The term “biofuels” refers any fuel made from living things, or the waste they produce; most recently the focus has been on ethanol and diesel, made from crops, like corn, soya, sugarcane and rapeseed. Global production of ethanol doubled between 2000 and 2005, with biodiesel output quadrupling.

Studies show that biofuels produce up to 60 per cent less carbon dioxide than fossil fuels. But the environmental benefits depend on how the biofuels are made; for instance, if coal powered electricity is used during the production process, biofuels may result in greater emissions than using oil, not less.

Food versus fuel

Biofuels are also making the headlines through bad publicity because land previously used for food crops are being turned over to biofuels. As Bush rails on about “energy security”, a billion people across the globe are demanding “food security”. Jean Ziegler, the United Nations Special Rapporteur for the Right to Food, even called biofuels a “crime against humanity”, claiming they are responsible for driving up food prices.

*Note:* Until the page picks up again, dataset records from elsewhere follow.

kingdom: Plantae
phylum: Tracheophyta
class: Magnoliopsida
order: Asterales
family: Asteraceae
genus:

Ziegler’s statement is misleading. It’s true that over the past year global food prices have increased by 43 per cent – but it is not because biofuels are taking what would have normally ended up on our plates. Speculation on international markets is behind much of the increase in food prices and multinational companies such as Cargill, which controls a quarter of all cereal production, have enormous power over the market.

Although biofuel production has not (yet) played a large part in influencing the price of food, there is a future threat that, as countries move to increase biofuel production, this could have an impact on food supplies. While biofuels don’t take the food off someone’s plate directly, i.e. it is not mainly the same crops used in biofuels as those that we eat, governments’ drive to increase the amount of biofuel crops produced has led to massive subsidies, tax breaks and price guarantees for farmers who switch from food crops. For example, government subsidies have fuelled corn-based ethanol production in the US – hardly the untouchable “free market”.

To meet the 5.75 per cent EU target would require, according to one study, a quarter of the EU’s arable land. That demand on arable land cannot be met in the EU or the US, say the scientists, so the burden is likely to be shifted onto developing countries and lead to deforestation for monoculture plantations.

“Food versus fuel is not an issue in Brazil,” said Marcos Jank, the president of Unica, the Brazilian Sugar Cane Industry Association. Brazil leads the world in biofuel production and use, making about 16 billion litres per year of ethanol from its sugarcane industry. Yet 31 per cent of Brazil’s population lives below the poverty line and is hard hit by rising food prices.

Deforestation

But Jank and other Brazilian officials are on shakier ground when they deny that the thirst for ethanol is causing deforestation in the Amazon, as farmers clear trees to plant crops. Because sugar cane is grown in the more fertile centre of the country, they point out, no forest is cleared. But massive investment in the sector – an estimated $30 billion between 2006 and 2015 – has put pressure on cattle farmers to sell their land south of the Amazon to sugar growers and buy cheaper land further north, on the edge of the forest. Once that land is taken, forest clearances could multiply.

Last month the Brazilian minister for Amazonian development, Marina Silva, resigned citing “increasing deforestation of the Amazon on Brazilian cattle ranchers and farmers”.Some do not even have the option of selling their land. In Paraguay, the demand for land and the corporate impunity of large agribusiness firms are resulting in human rights violations. Peasants and indigenous people are being pushed off their farms and can no longer afford to buy food, let alone grow it.

Deforestation can counteract any gains in CO2 reduction gained by biofuels. The journal Science reports that between two and nine times more carbon emissions are avoided by trapping carbon in trees and forest soil than by replacing fossil fuels with biofuels. Plus clearing forests produces an immediate release of carbon gases into the atmosphere, accompanied by a loss of habitats, wildlife and livelihoods.

The biofuels issue affects the whole debate around climate change – raising the question of who makes the decisions around what energy technology is invested in. In order to stop climate change, we need a global shift away from the burning of fossil fuels. Biofuels are not the only alternative; there are other forms of renewable energies that need resources invested in research and development.

Basic survival

More than one billion people are facing starvation yet there is enough food to feed the world. Leaving food production and distribution to the free market is a recipe for disaster. We have to take it out of the hands of the private companies and put it under the control of the billions of workers, farmers, and peasants. The large capitalist agricultural conglomerates should be expropriated with no compensation.

The agrarian question is central to resolving the food crisis, especially in the developing world. The socialist programme is for land to be owned and run by those who work it. This means the nationalisation of large estates under the control of the rural workers, and – in countries with less advanced agriculture – for land to be distributed to the poor and landless peasants who should be encouraged to form cooperatives, with subsidies from the government to develop more productive techniques.

Above all we need an international plan of production to decide what is of the greatest need to humanity, not what makes a private profit. That plan will necessarily address the protection of the natural environment and the need to feed the world as efficiently as possible.